*ACTION ITEM*: With pictures left out, set down every record word for word.

*SUPPLIED DATA*:
---+---
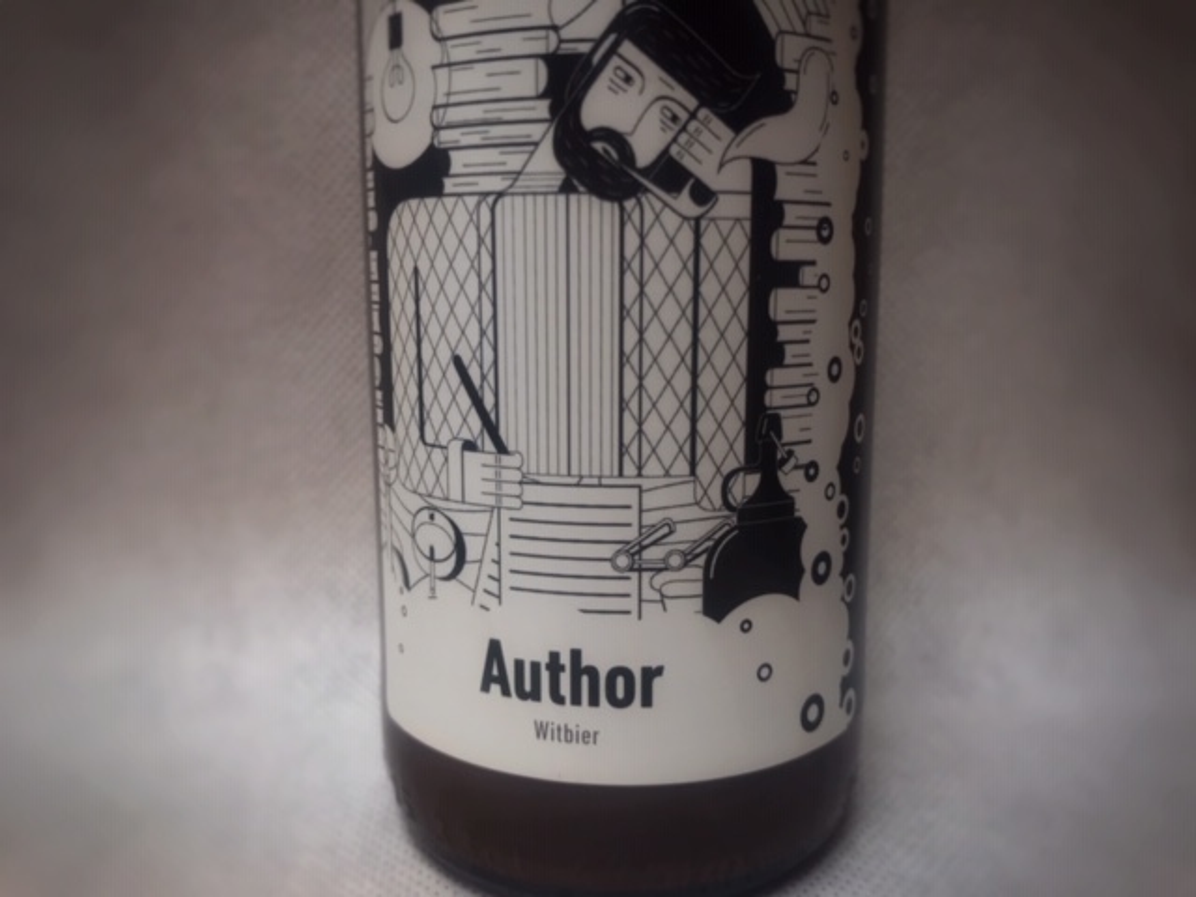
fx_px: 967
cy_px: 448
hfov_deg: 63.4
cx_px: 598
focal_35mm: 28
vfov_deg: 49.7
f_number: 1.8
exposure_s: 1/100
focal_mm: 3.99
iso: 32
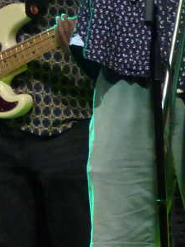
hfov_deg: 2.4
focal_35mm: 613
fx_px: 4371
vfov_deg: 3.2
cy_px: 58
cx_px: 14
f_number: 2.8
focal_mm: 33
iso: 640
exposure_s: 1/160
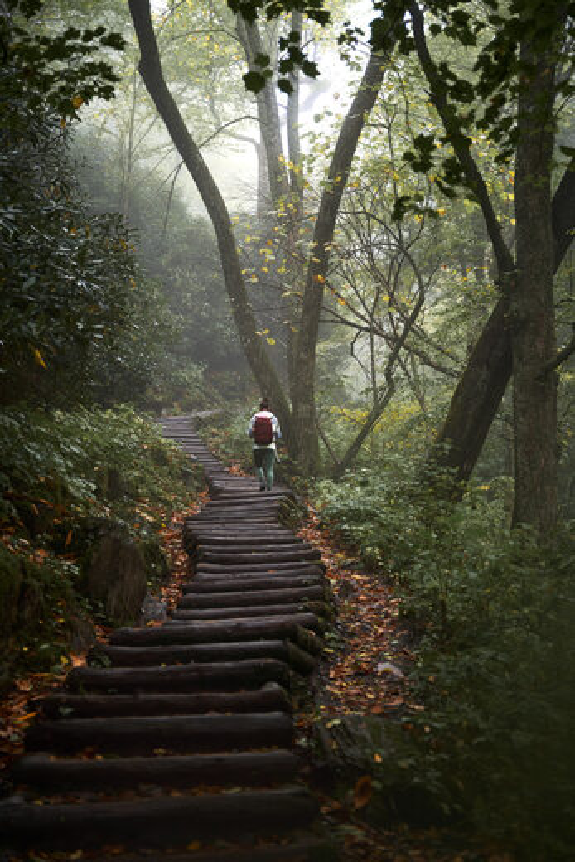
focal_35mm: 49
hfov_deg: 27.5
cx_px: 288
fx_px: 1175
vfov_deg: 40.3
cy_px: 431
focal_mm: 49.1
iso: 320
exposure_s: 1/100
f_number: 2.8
---+---
*EXERCISE ANSWER*:
fx_px: 967
cy_px: 448
hfov_deg: 63.4
cx_px: 598
focal_35mm: 28
vfov_deg: 49.7
f_number: 1.8
exposure_s: 1/100
focal_mm: 3.99
iso: 32
hfov_deg: 2.4
focal_35mm: 613
fx_px: 4371
vfov_deg: 3.2
cy_px: 58
cx_px: 14
f_number: 2.8
focal_mm: 33
iso: 640
exposure_s: 1/160
focal_35mm: 49
hfov_deg: 27.5
cx_px: 288
fx_px: 1175
vfov_deg: 40.3
cy_px: 431
focal_mm: 49.1
iso: 320
exposure_s: 1/100
f_number: 2.8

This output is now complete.